J’ai trente quatre ans et cela fait déjà plus de la moitié de ma vie que je vis avec elle. Elle qui m’a fait tel que je suis, qui m’a fait passer de l’adolescence à l’âge adulte en m’aidant à franchir les étapes souvent douloureuses qui mènent à soi.
L’année scolaire commençait mal : je redoublais ma classe de première S, un peu honteux, mais je ne regrette plus – ô combien ! – d’avoir si peu travaillé mes cours l’année précédente.
Cette année-là, j’avais un professeur de français que tout le monde craignait. C’était un petit homme d’origine africaine, qui me semblait un peu frustré d’être qui il était. Je ne saurais pas expliquer ce sentiment, mais encore aujourd’hui c’est ainsi que je le perçois. Il avait les incisives avancées qui lui avaient valu toutes sortes de surnoms bestiaux et qui le rendaient, de surcroît, un peu ridicule. Et malgré sa petite taille, sa couleur et ses défauts physiques, il savait tenir sa classe comme aucun autre professeur ne le faisait, tellement son air sévère et son comportement envers ses élèves faisaient frémir.    Rien, on n’entendait rien d’autre que ses propos ou ceux de l’élève qu’il avait autorisé à parler. Ce professeur, monsieur R., était un être détestable et détesté de tous ses élèves, un professeur avec qui on pouvait s’entendre !    Mais quand on est professeur, faut-il vraiment être aimé pour pouvoir remplir son rôle? Aujourd’hui, je sais que non et que la grande mission de l’éducateur est avant tout de transmettre son savoir. Un peu comme un auteur, il doit éduquer ses élèves en leur disant: « Je ne vous le donne pas, je vous le confie. Faites-en bon usage. »

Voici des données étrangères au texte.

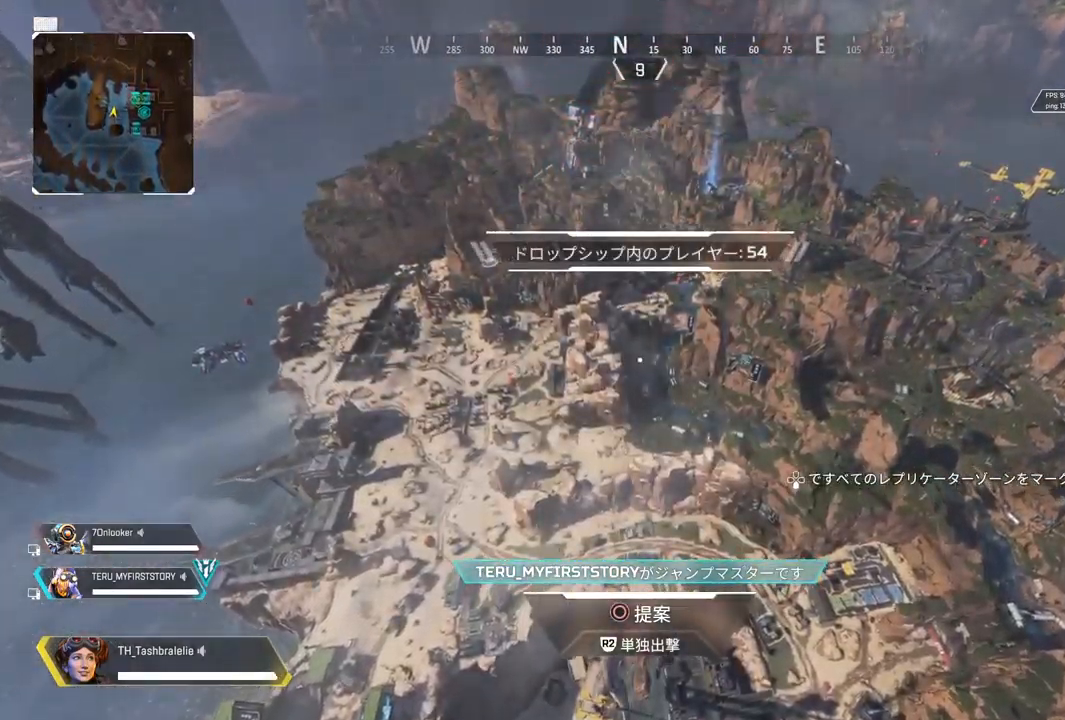
{"buttons": [], "left_stick": "center", "right_stick": "center", "events": []}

Ayant rempli toutes les conditions pour que la classe soit attentive, monsieur R. pouvait nous faire le don de ce savoir. Je ne sais pas s’il a apporté autant aux autres élèves qu’à moi, mais je sais lui devoir au moins trois présents.    Les deux premiers sont en fait deux expressions, deux formules lapidaires, que j’utilise encore dès que l’occasion m’en est offerte. Lorsqu’on me demande plusieurs fois de suite la même chose, je rétorque que je ne suis pas né sous le signe du perroquet.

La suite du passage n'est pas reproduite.